The suspended research involves certain toxins, along with germs called select agents, which the government has determined have “the potential to pose a severe threat to public, animal or plant health or to animal or plant products.” There are 67 select agents and toxins; examples include the organisms that cause Ebola, smallpox, anthrax and plague, and the poison ricin.
In theory, terrorists could use select agents as weapons, so the government requires any organization that wants to handle them to pass a background check, register, follow safety and security procedures, and undergo inspections through a program run by the C.D.C. and the United States Department of Agriculture. As of 2017, 263 laboratories — government, academic, commercial or private — had registered with the program.
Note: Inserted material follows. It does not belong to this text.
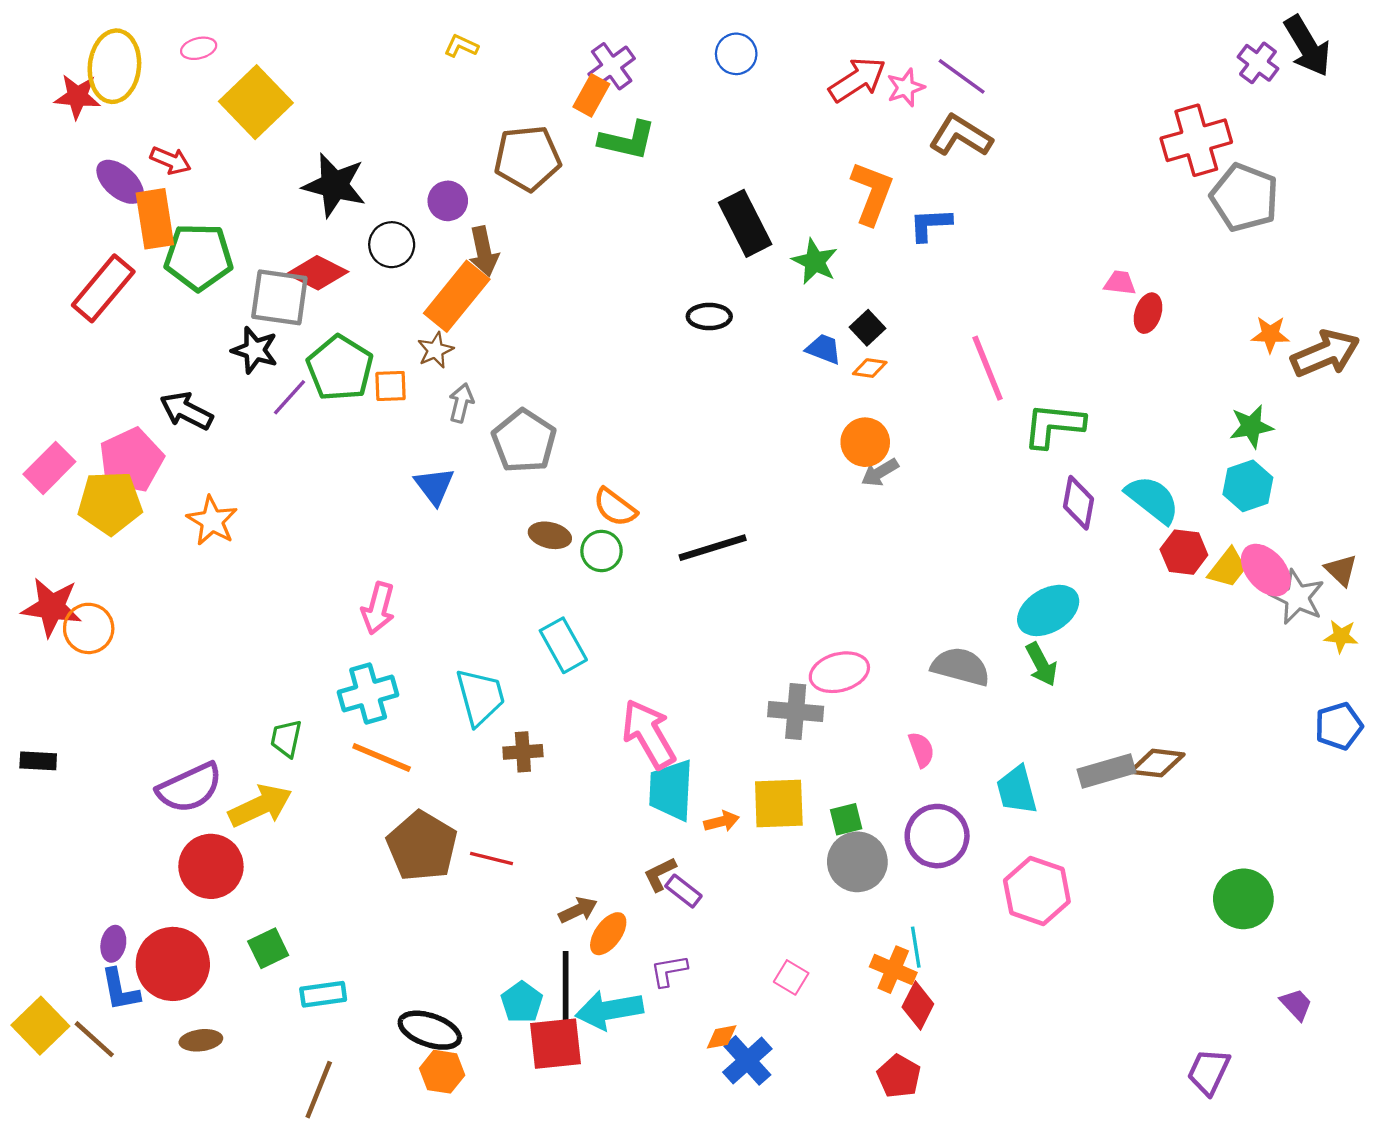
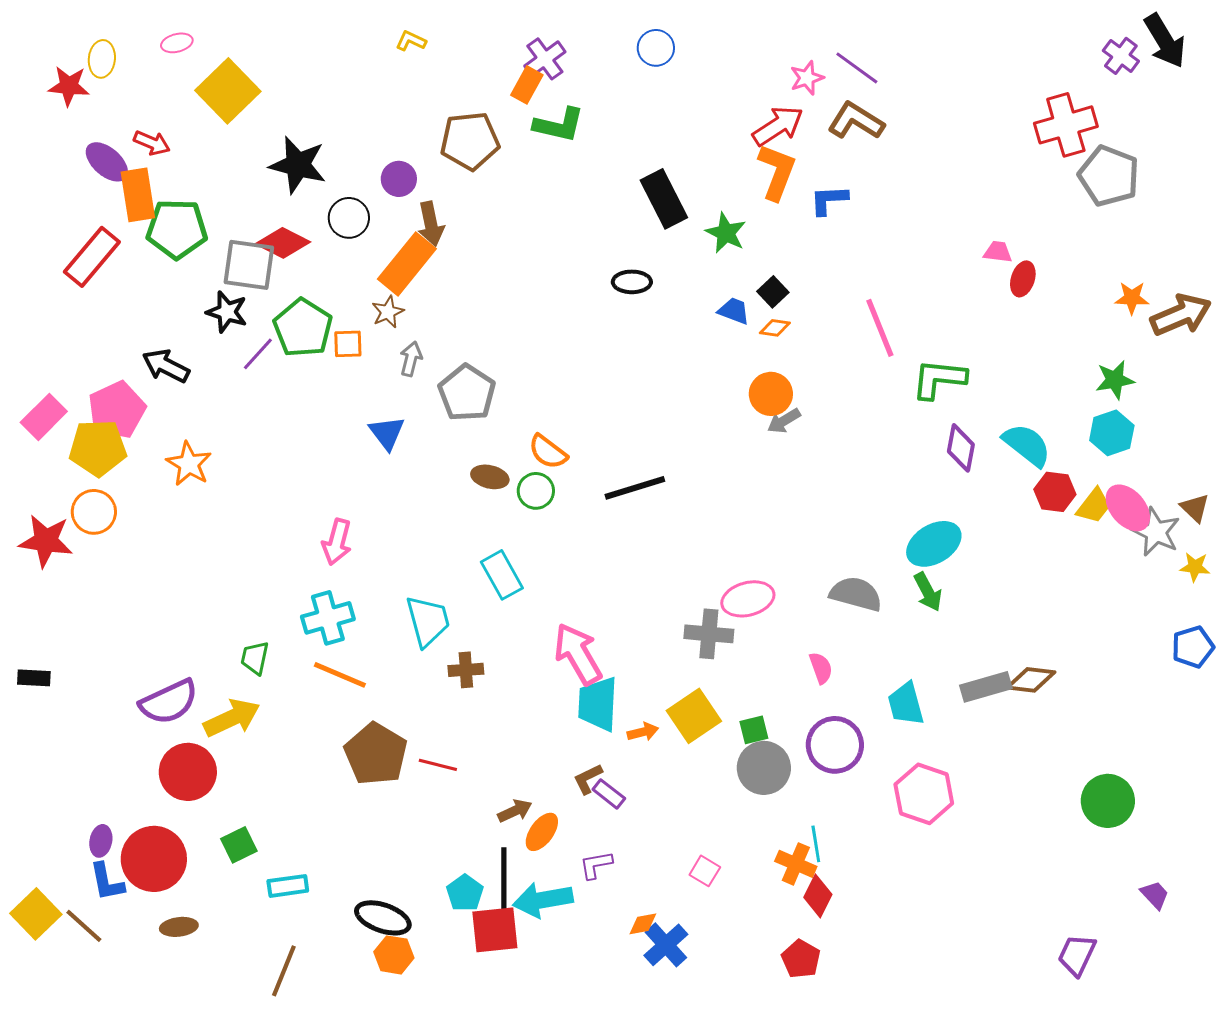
yellow ellipse: (114, 66) -> (102, 59), size x0.6
red arrow: (857, 80) -> (778, 126), moved
orange circle: (89, 628) -> (94, 512), moved
yellow square: (779, 803) -> (694, 716), turned -32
The institute at Fort Detrick was part of the select agent program until its registration was suspended last month, after the C.D.C. ordered it to stop conducting the research.
The shutdown was first reported on Friday by the Frederick News-Post.
The problems date back to May 2018, when storms flooded and ruined a decades-old steam sterilization plant that the institute had been using to treat wastewater from its labs, Ms. Vander Linden said. The damage halted research for months, until the institute developed a new decontamination system using chemicals.
The new system required changes in certain procedures in the laboratories. During an inspection in June, the C.D.C. found that the new procedures were not being followed consistently. Inspectors also found mechanical problems with the chemical-based decontamination system, as well as leaks, Ms. Vander Linden said, though she added that the leaks were within the lab and not to the outside world.
“A combination of things” led to the cease and desist order, and the loss of registration, she said.
Dr. Richard H. Ebright, a molecular biologist and bioweapons expert at Rutgers University, said in an email that problems with the institute’s new chemical-based decontamination process might mean it would have to go back to a heat-based system “which, if it requires constructing a new steam sterilization plant, could entail very long delays and very high costs.”
Although many projects are on hold, Ms. Vander Linden said scientists and other employees are continuing to work, just not on select agents. She said many were worried about not being able meet deadlines for their projects.
Missteps have occurred at other government laboratories, including those at the Centers for Disease Control and the National Institutes of Health. And in 2009, research at the institute in Fort Detrick was suspended because it was storing pathogens not listed in its database. The army institute also employed Bruce E. Ivins, a microbiologist who was a leading suspect — but who was never charged — in the anthrax mailings in 2001 that killed five people. Dr. Ivins died in 2008, apparently by suicide.